[EXERCISE DIRECTIONS]
Please print every line of the records below word for word, leaving out the pictures.

[Page images with their extracted text]
_ _ _

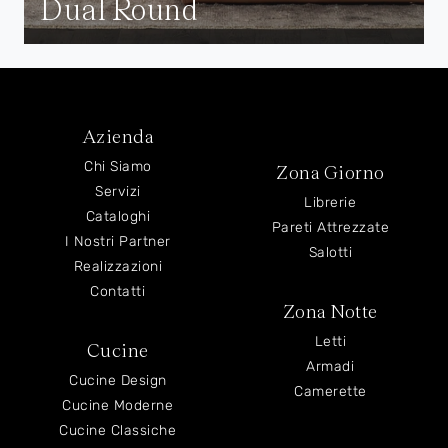
Dual Round
Azienda
Chi Siamo
Zona Giorno
Servizi
Librerie
Cataloghi
Pareti Attrezzate
I Nostri Partner
Salotti
Realizzazioni
Contatti
Zona Notte
Letti
Cucine
Armadi
Cucine Design
Camerette
Cucine Moderne
Cucine Classiche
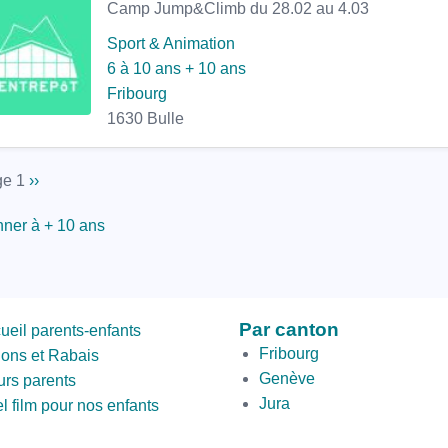
Camp Jump&Climb du 28.02 au 4.03
Sport & Animation
6 à 10 ans
+ 10 ans
Fribourg
1630 Bulle
nation
e 1
Page
››
suivante
ner à + 10 ans
ond
Par canton
ueil parents-enfants
om
Fribourg
ions et Rabais
Genève
urs parents
Jura
l film pour nos enfants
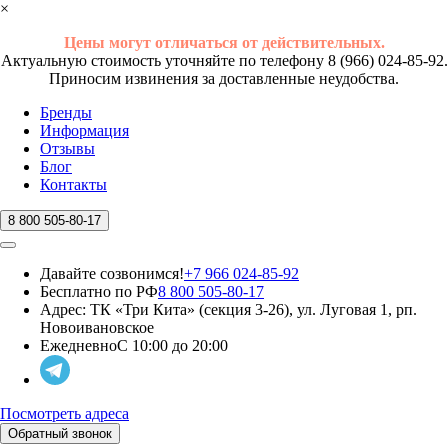
×
Цены могут отличаться от действительных.
Актуальную стоимость уточняйте по телефону 8 (966) 024-85-92.
Приносим извинения за доставленные неудобства.
Бренды
Информация
Отзывы
Блог
Контакты
8 800 505-80-17
Давайте созвонимся!
+7 966 024-85-92
Бесплатно по РФ
8 800 505-80-17
Адрес:
ТК «Три Кита» (секция 3-26), ул. Луговая 1, рп.
Новоивановское
Ежедневно
С 10:00 до 20:00
Посмотреть адреса
Обратный звонок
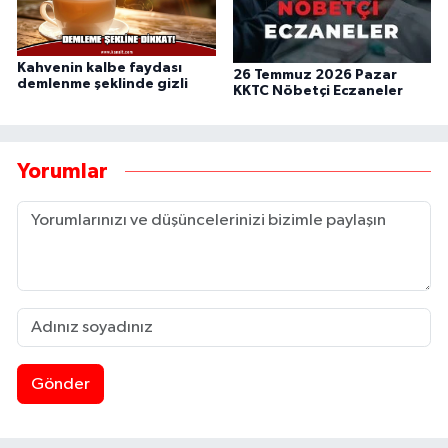
Kahvenin kalbe faydası
26 Temmuz 2026 Pazar
demlenme şeklinde gizli
KKTC Nöbetçi Eczaneler
Yorumlar
Gönder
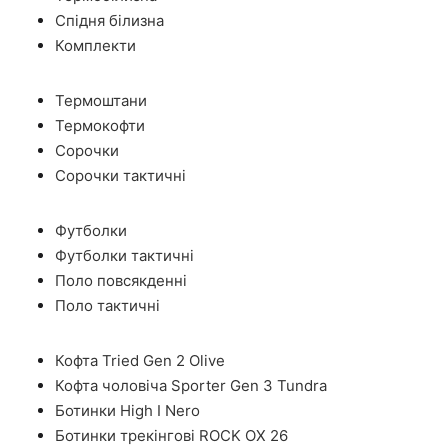
Спідня білизна
Комплекти
Термоштани
Термокофти
Сорочки
Сорочки тактичні
Футболки
Футболки тактичні
Поло повсякденні
Поло тактичні
Кофта Tried Gen 2 Olive
Кофта чоловіча Sporter Gen 3 Tundra
Ботинки High I Nero
Ботинки трекінгові ROCK OX 26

_ _ _

[RESPONSE FOR THIS EXERCISE]
Dual Round
Azienda
Chi Siamo
Zona Giorno
Servizi
Librerie
Cataloghi
Pareti Attrezzate
I Nostri Partner
Salotti
Realizzazioni
Contatti
Zona Notte
Letti
Cucine
Armadi
Cucine Design
Camerette
Cucine Moderne
Cucine Classiche
Camp Jump&Climb du 28.02 au 4.03
Sport & Animation
6 à 10 ans
+ 10 ans
Fribourg
1630 Bulle
nation
e 1
Page
››
suivante
ner à + 10 ans
ond
Par canton
ueil parents-enfants
om
Fribourg
ions et Rabais
Genève
urs parents
Jura
l film pour nos enfants
×
Цены могут отличаться от действительных.
Актуальную стоимость уточняйте по телефону 8 (966) 024-85-92.
Приносим извинения за доставленные неудобства.
Бренды
Информация
Отзывы
Блог
Контакты
8 800 505-80-17
Давайте созвонимся!
+7 966 024-85-92
Бесплатно по РФ
8 800 505-80-17
Адрес:
ТК «Три Кита» (секция 3-26), ул. Луговая 1, рп.
Новоивановское
Ежедневно
С 10:00 до 20:00
Посмотреть адреса
Обратный звонок
Kahvenin kalbe faydası
26 Temmuz 2026 Pazar
demlenme şeklinde gizli
KKTC Nöbetçi Eczaneler
Yorumlar
Gönder
Спідня білизна
Комплекти
Термоштани
Термокофти
Сорочки
Сорочки тактичні
Футболки
Футболки тактичні
Поло повсякденні
Поло тактичні
Кофта Tried Gen 2 Olive
Кофта чоловіча Sporter Gen 3 Tundra
Ботинки High I Nero
Ботинки трекінгові ROCK OX 26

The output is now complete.